John T. Behrens, VP-Advance Computing & Data Science Lab, Pearson
Data Visualization used to be the realm of data scientist and technical specialists. Now, it is the primary interface for employee and customer interactions with data. It is how the end-user experiences data-driven business and for many, it will constitute how they experience the CIO in their day-to-day work.
"Data Visualization should promote intimacy with your data and analysis, not detachment"
It’s your best shot at direct marketing IT evolution to the whole organization. Data and data visualization software are evolving rapidly and may need to be reconsidered. Below I present some key ideas on how to think about data and data visualization.
The vast majority of “data” displays communicate the results of analytic summaries or statistics, not raw data. This is an essential point because the friendliness of data visualization can distract us from the fact that a long road has been taken from the data to the visualization. While certain important points are highlighted in data visualization, other points are obscured. Data visualization systems should be integrated into an overall process that allows tracking of the provenance of the information and the ability to unpack hidden assumptions quickly. When the CEO says “I see the average, but how far does that vary?” you don’t want to spend three days rummaging through spreadsheets.
The purposes of data visualization can be split into the goals of communication and exploration. Communication is what we consider when we think about presenting charts and graphs and dashboards. This a clear picture of what needs to be communicated. The bigger opportunity in data visualization centers on dynamic updating and interactive data analysis. Current models of visualization conceptualize the graphic not as a static picture, but as an interactive active object. Click on the bar chart for customers from New England, and all the other graphics immediately highlight those customers as well. Click the sub-set button and all the displays are now updated to show only customer data from New England. In modern data analysis, the display is the input control.
A Chance for Process Improvement
A few years ago my team worked with a group that had to create a product by balancing trade-offs across a number of variables at once. The process was a traditional batch process:
We would send a report about the data underlying the proposed product given a certain configuration of variables (what if X1 was high and X2 was low and X3 was…), they would review it and make another request. At that rate the process was going to take months. To decrease time to market and enable the end-user we created a simple data visualization using slider-bars. The end user could move the sliders to the appropriate location (X1 is high, X2 is low and X3 is…). After each slider-bar movement the statistical model of the data was updated, a graphical visualization was updated, and a table outlining implications of the product configuration was updated. With a simple interactive visualization tool (that took two days to create) we empowered the end-user to cut this process from months to weeks and we were free to move on. This was not simply about creating data visualization; it was about combining the power of visual communication with interactive and dynamic computing to bring the user close to their data.

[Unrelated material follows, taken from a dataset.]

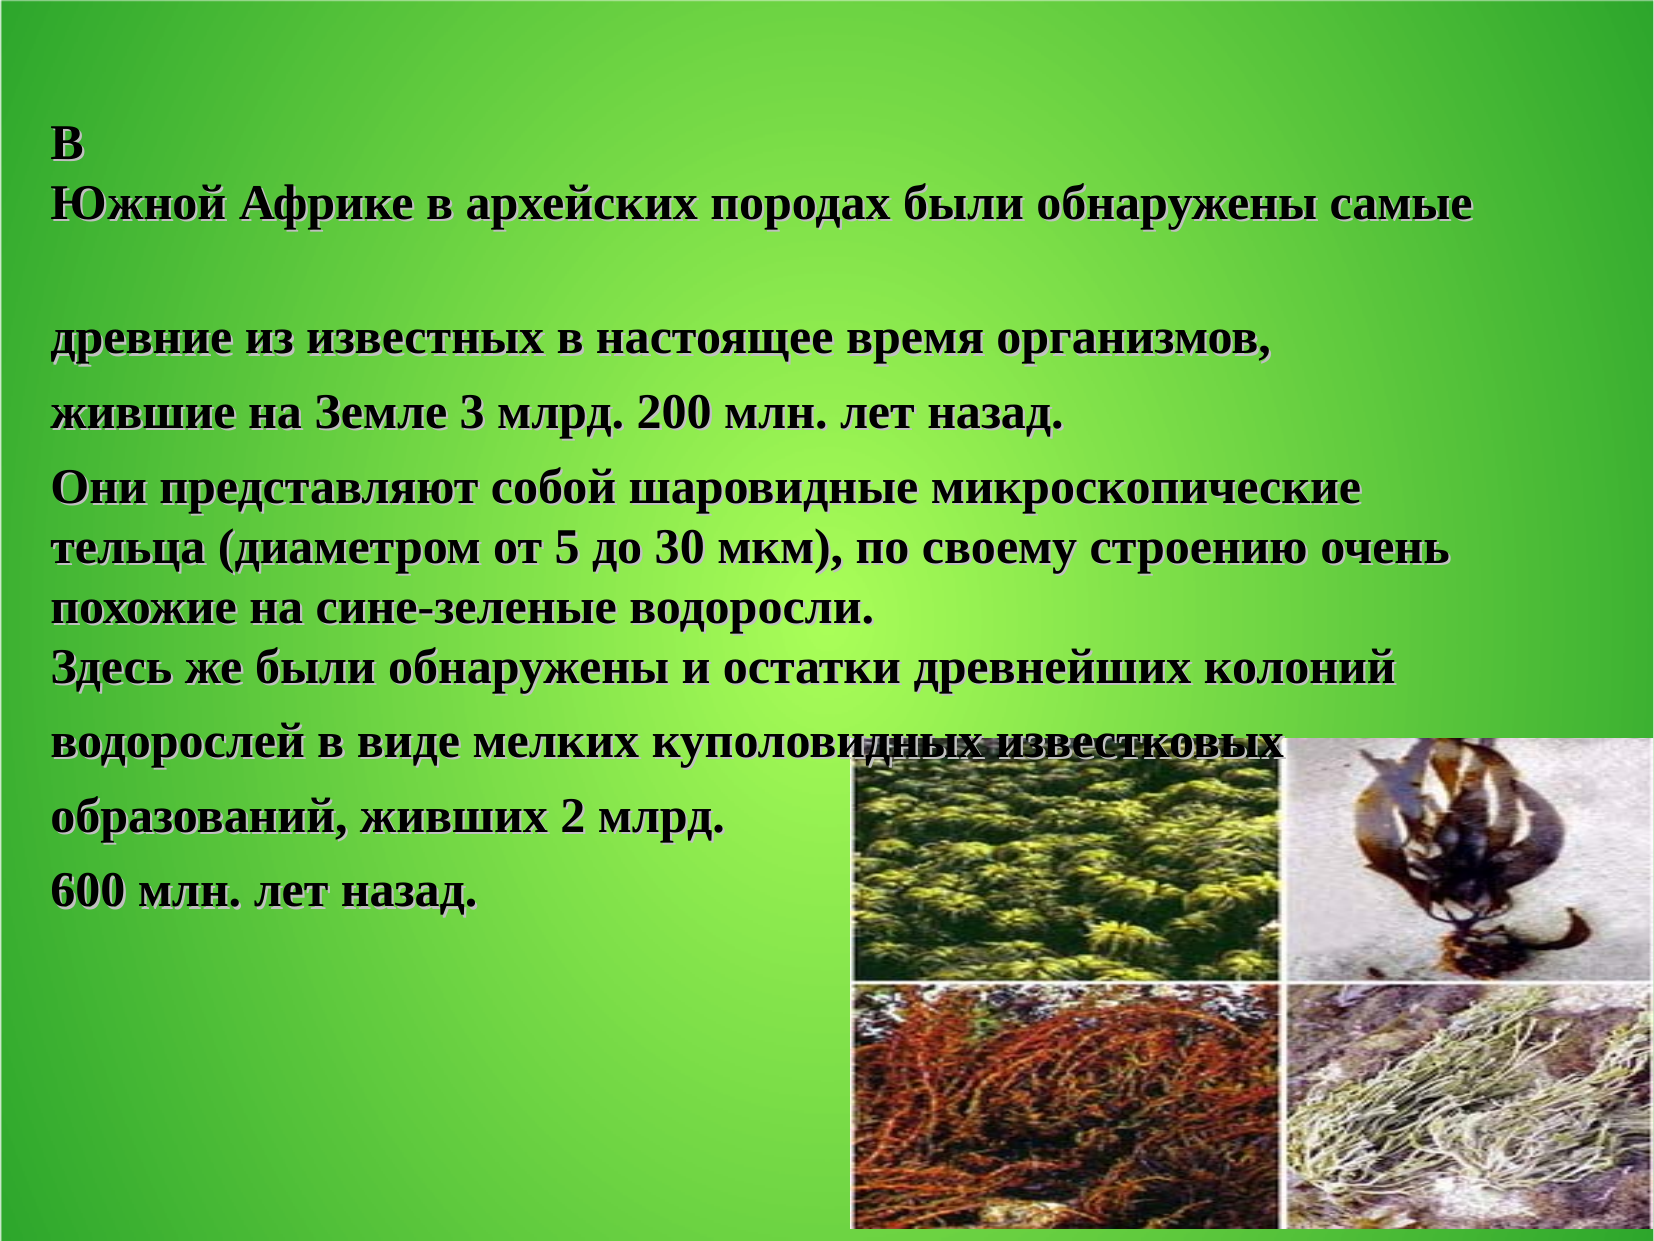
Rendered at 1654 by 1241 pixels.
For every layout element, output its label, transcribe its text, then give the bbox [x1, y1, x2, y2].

picture [0, 0, 1654, 1241]
text_box В Южной Африке в архейских породах были обнаружены самые древние из известных в настоящее время организмов, жившие на Земле 3 млрд. 200 млн. лет назад. Они представляют собой шаровидные микроскопические тельца (диаметром от 5 до 30 мкм), по своему строению очень похожие на сине-зеленые водоросли. Здесь же были обнаружены и остатки древнейших колоний водорослей в виде мелких куполовидных известковых образований, живших 2 млрд. 600 млн. лет назад. [35, 101, 1501, 1016]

Not Just for Analysts Anymore
Sometime we think about data visualization as a feature of the business intelligence suite or the analytics platform. The power of data visualization is much greater than that and should be considered broadly in all end-user experience contexts. As applications become increasingly mobile and data generating, customers increasingly see data generation and access to data as a given-even for “non-data” products. Data visualization is about empowering end-users writ large, not just business analysts.
“We don’t want visualizations and analysis tools, we want actionable insights”.

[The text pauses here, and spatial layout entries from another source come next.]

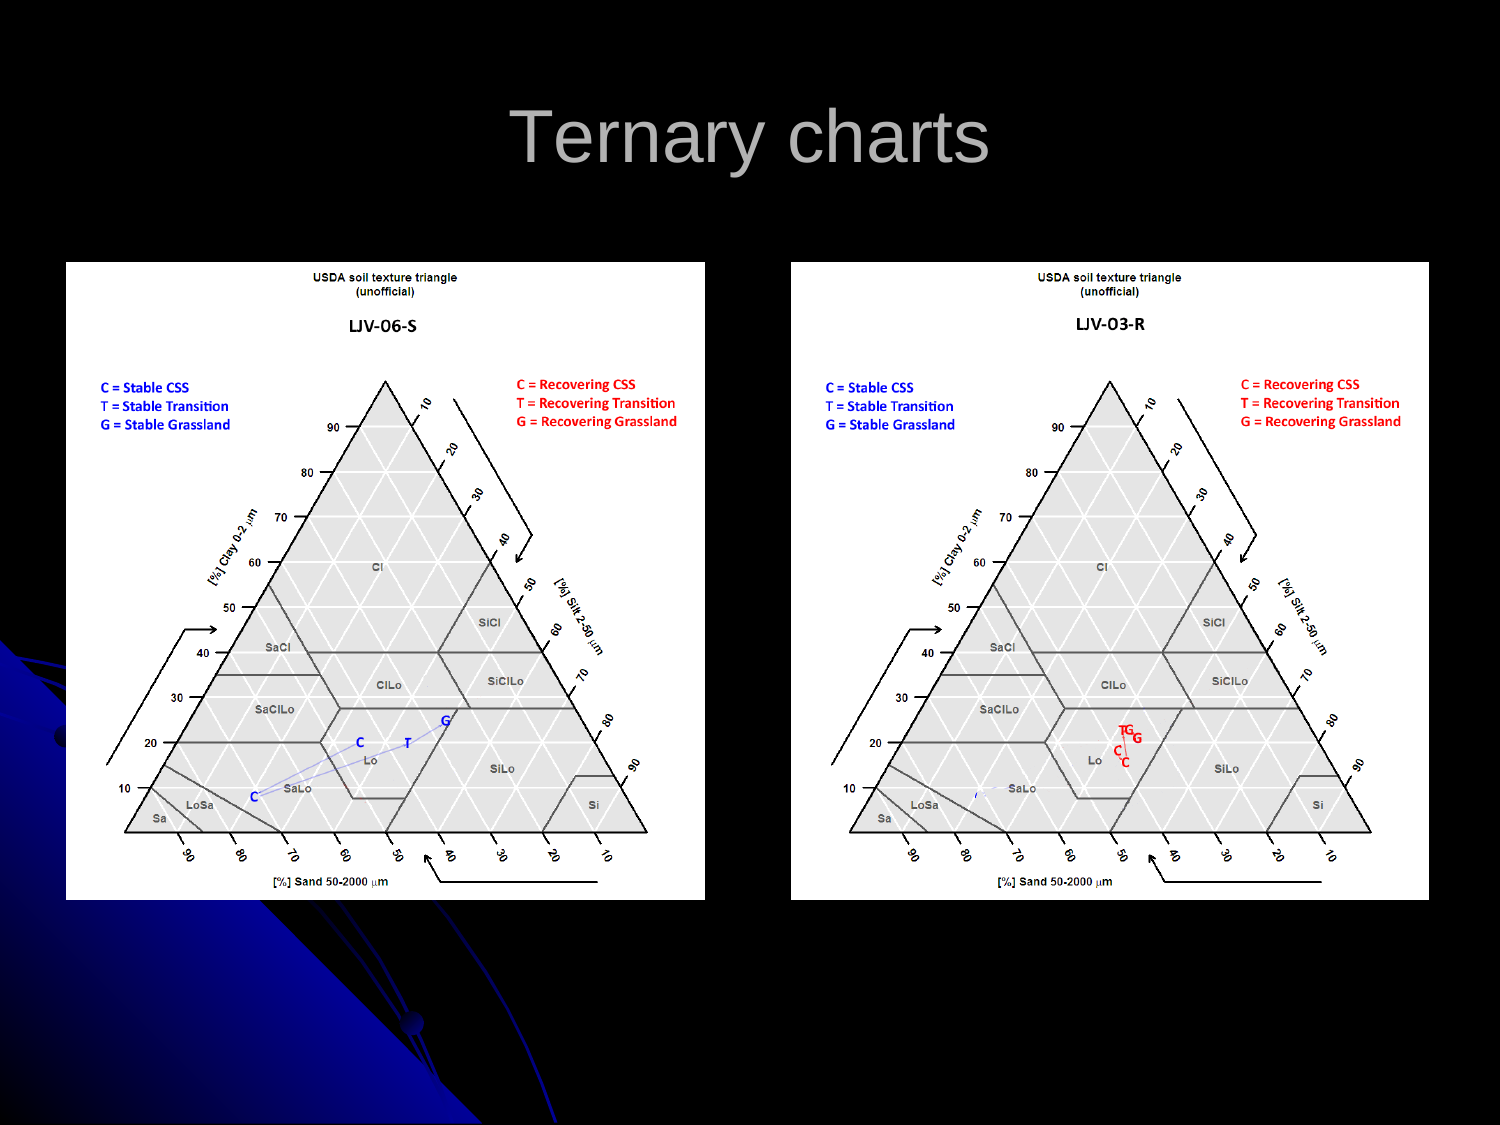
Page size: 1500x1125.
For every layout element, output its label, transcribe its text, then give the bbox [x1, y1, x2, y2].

picture [66, 262, 705, 901]
picture [791, 262, 1429, 901]
title Ternary charts [75, 45, 1426, 233]
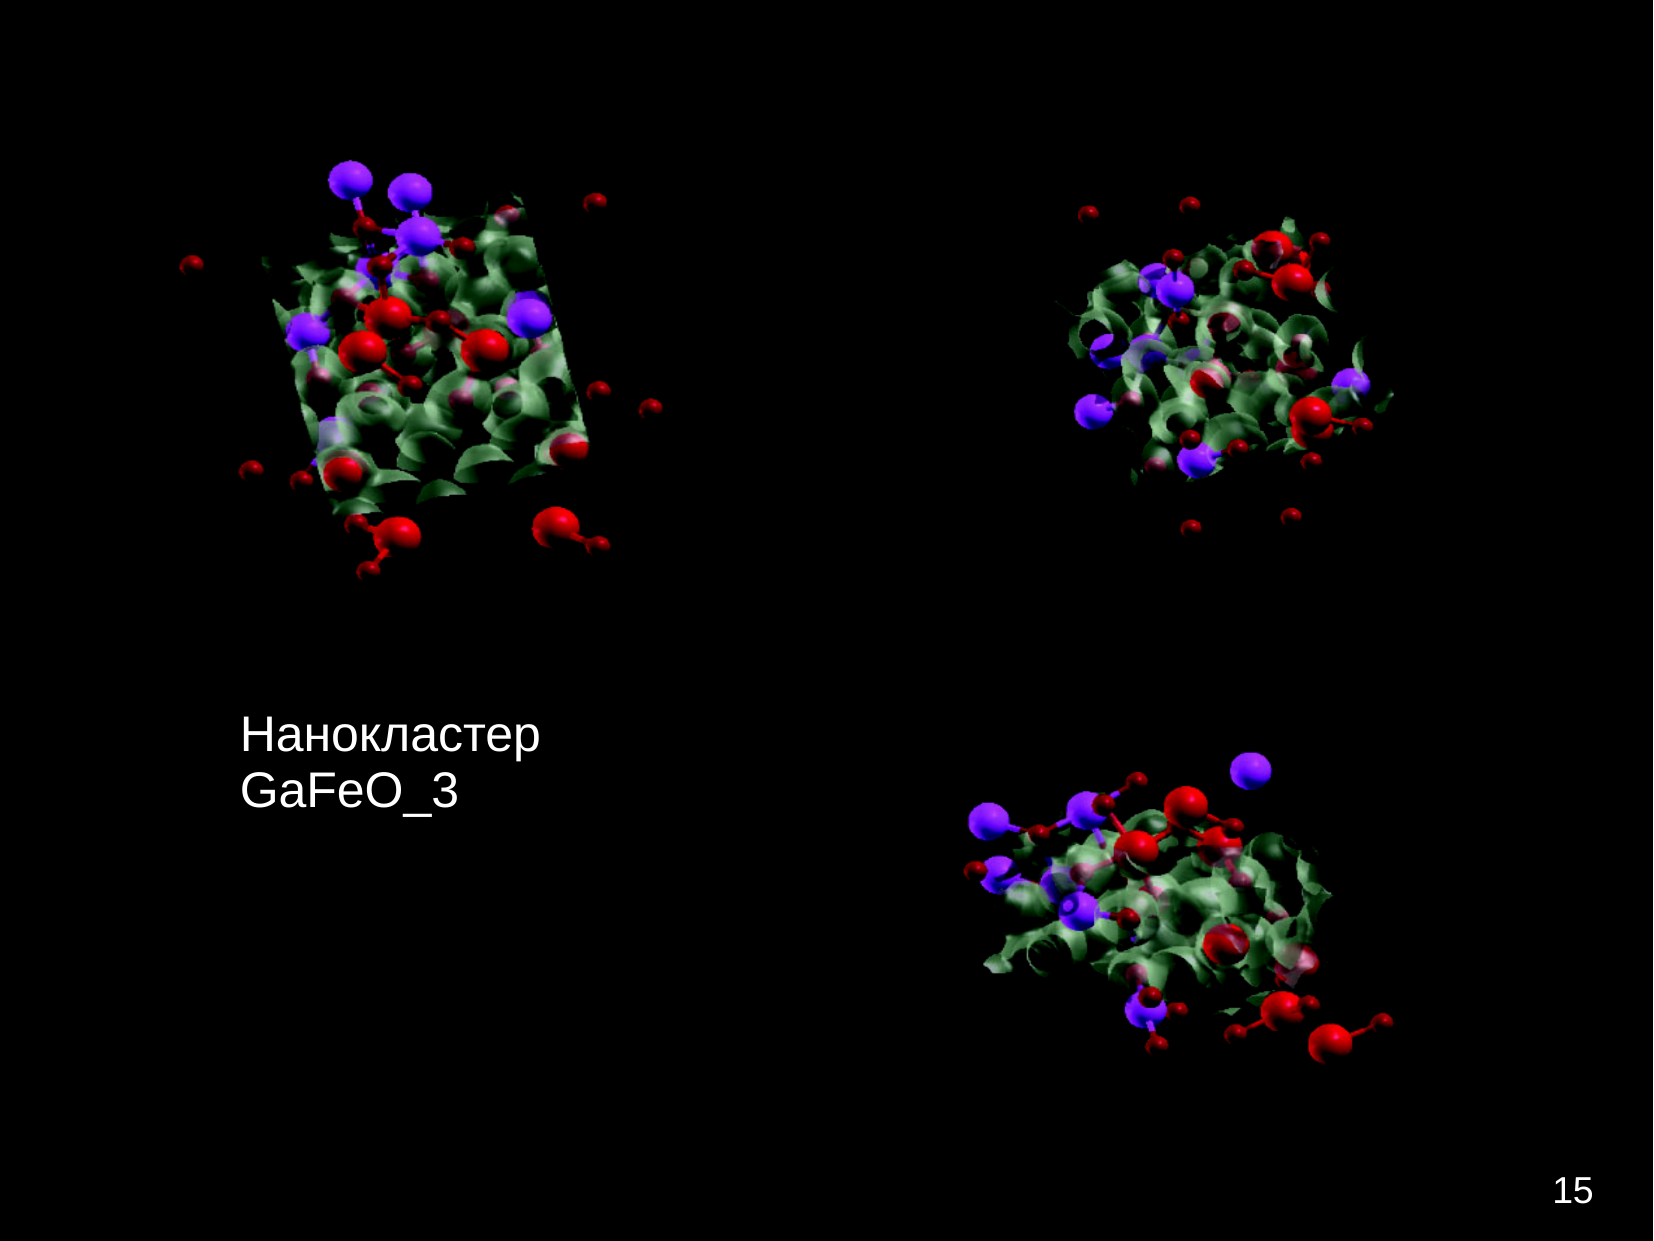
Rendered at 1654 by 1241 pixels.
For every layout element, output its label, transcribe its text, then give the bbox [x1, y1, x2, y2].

I keep this quote from an internal customer on my desk to remind me that all the technically excellent and compelling visualization are useless if they do not meet the customer where they are. By far the most important issue is: who will be using the tools and how will they interpret them? It is essential to consider the personas of your end users and approach the issue as a user-experience concern as well as an analytic concern. The tools of data visualization need to be aligned with the goals and background of the end users. Luckily many current visualization tools allow for multiple levels of customization and access control: Lock down specific displays for some-end users, allow customization for others, allow a range of explorations for others.
I recently encountered an analytics package that was so statistically intelligent it would pick the “right” predictive model for you and provided a scatterplot display of the raw time-series as well as the prediction path. For some sets of data it worked rather well but for others it worked very poorly; a fact that was easily visible in the scatterplot. Unfortunately the package could neither tell me which type of algorithm was used, or allow me to change it. It un-interactively just did a bad job. Luckily the simple scatter plot visualization was easily able to argue against its own fancy statistical add-on. Visualization should promote intimacy with your data and analysis, not detachment. Visualization software will continue to become increasingly intelligent, but we should evaluate changes cautiously.
Data visualization will continue to evolve as a standard method to enable end users by helping them own and interacting with the data. It’s your chance to reach out directly to end user and help them into the age of data-driven business. It’s the last mile in the IT pipeline and your chance to shine.